TASK DETAILS — Nothing but the lines from the one containing "roll_deg: -0.2" through the last line of the data below should be returned, each copied exactly.

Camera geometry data
============================================================
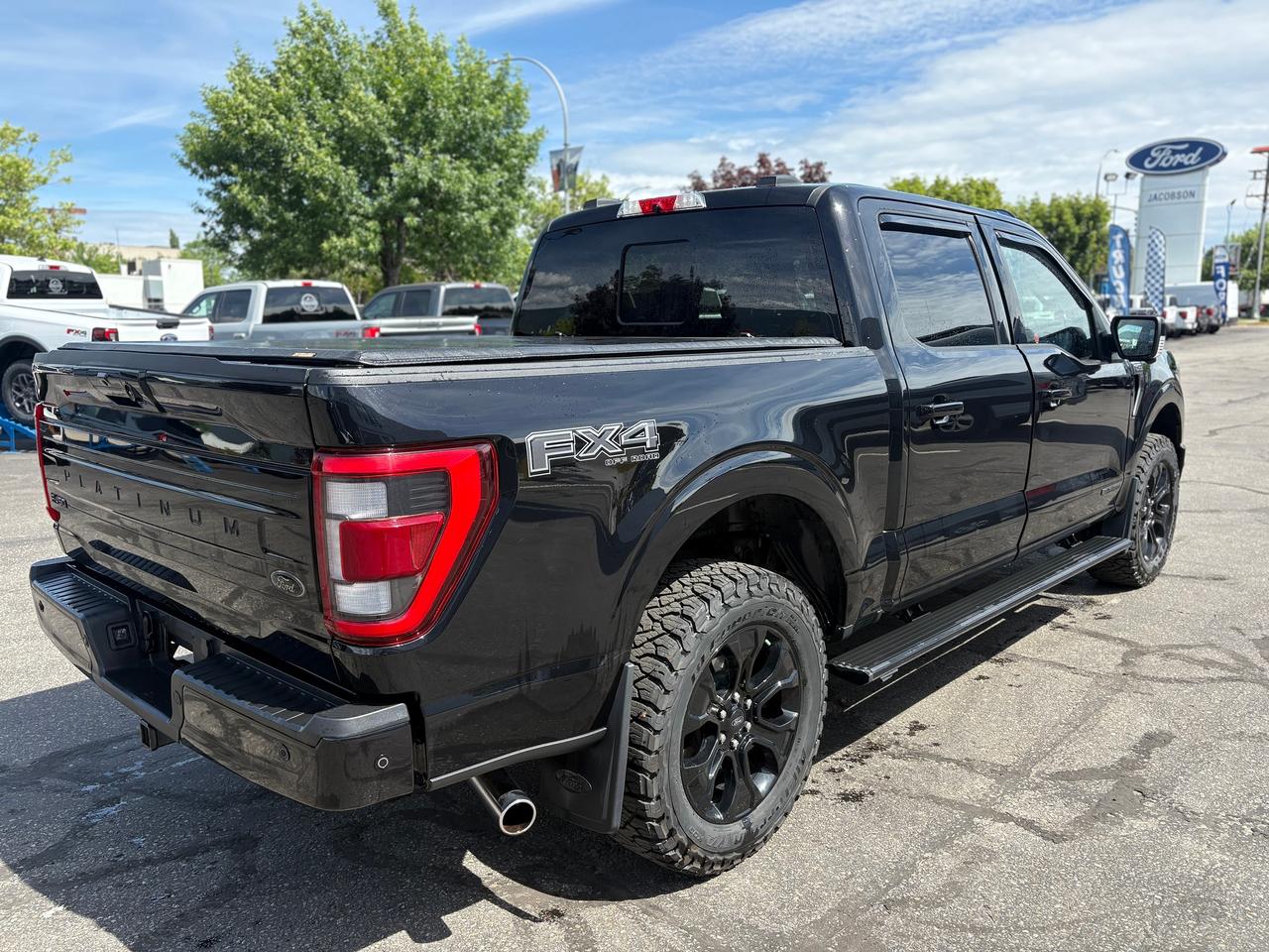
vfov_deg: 53.1
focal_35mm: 26
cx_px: 634
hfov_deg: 67.3
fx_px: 953
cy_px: 476
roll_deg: -0.2
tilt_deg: -8.9
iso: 64
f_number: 1.6
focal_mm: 5.96
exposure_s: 1/1799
============================================================
RESULT BELOW —
roll_deg: -0.2
tilt_deg: -8.9
iso: 64
f_number: 1.6
focal_mm: 5.96
exposure_s: 1/1799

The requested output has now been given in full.